What the numbers mean

Parameters (e.g. 3B, 8B): roughly, the model's size and capability. Bigger models are smarter but slower and need more memory.
Quantization (e.g. Q4_K_M, Q8_0): compression. Q4_K_M is a good balance of quality and size; lower numbers are smaller/faster but a bit less accurate.

Picking a tier

Tier	Example	Download	RAM needed	Good for
Tiny	Gemma-2 2B, Llama-3.2 3B (Q4)	~1.5–2.5 GB	4–8 GB	Older laptops, fast replies
Default	Llama-3.2 3B Instruct (Q4_K_M)	~2 GB	8 GB	Most machines
Standard	Qwen2.5 7B, Llama-3.1 8B (Q4)	~4.5–5 GB	16 GB	Better reasoning

When in doubt, start with the default.
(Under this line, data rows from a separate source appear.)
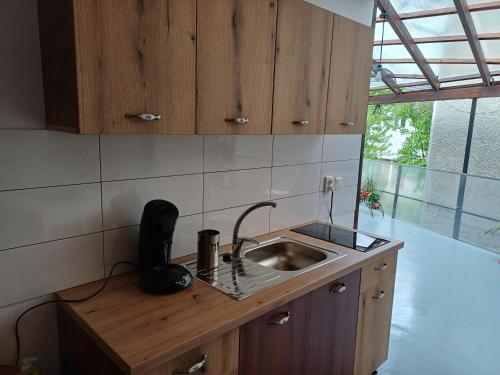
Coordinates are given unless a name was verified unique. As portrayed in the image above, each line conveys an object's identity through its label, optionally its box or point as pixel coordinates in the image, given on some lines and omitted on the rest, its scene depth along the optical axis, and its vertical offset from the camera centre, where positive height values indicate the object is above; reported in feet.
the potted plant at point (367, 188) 19.96 -3.02
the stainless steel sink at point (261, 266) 4.61 -1.95
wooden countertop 3.29 -1.96
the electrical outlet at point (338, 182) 7.83 -1.09
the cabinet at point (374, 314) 6.05 -3.12
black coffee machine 4.27 -1.55
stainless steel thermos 4.91 -1.64
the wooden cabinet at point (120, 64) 3.16 +0.55
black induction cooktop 6.27 -1.89
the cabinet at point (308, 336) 4.24 -2.65
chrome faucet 5.45 -1.62
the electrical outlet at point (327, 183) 7.66 -1.09
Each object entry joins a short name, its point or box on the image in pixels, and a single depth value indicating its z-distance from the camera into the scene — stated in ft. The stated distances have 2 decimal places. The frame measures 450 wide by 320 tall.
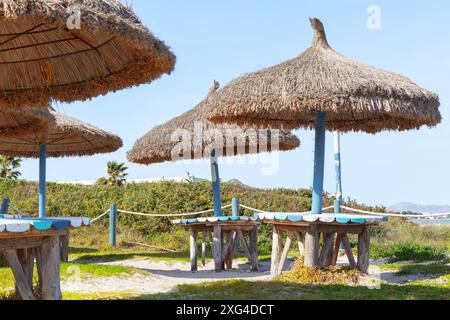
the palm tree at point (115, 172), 92.38
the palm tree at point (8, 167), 95.40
You can always download a larger model later and switch between them.

How downloading works

Open the model picker and choose a model from the catalog (or paste a custom Hugging Face model reference, if your build supports it).
The app checks you have enough free disk space, then downloads with a progress bar. Interrupted downloads resume.
Once complete, select the model to load it. The first prompt after loading may take a few seconds while the model initializes.

Switching models

Pick a different downloaded model from the model picker at any time. Each conversation records which model produced it.

Managing disk space

Models are the largest files the app stores. Delete models you no longer use from Settings → Models to free space. See Knowledge Base for the (often much larger) Wikipedia archives.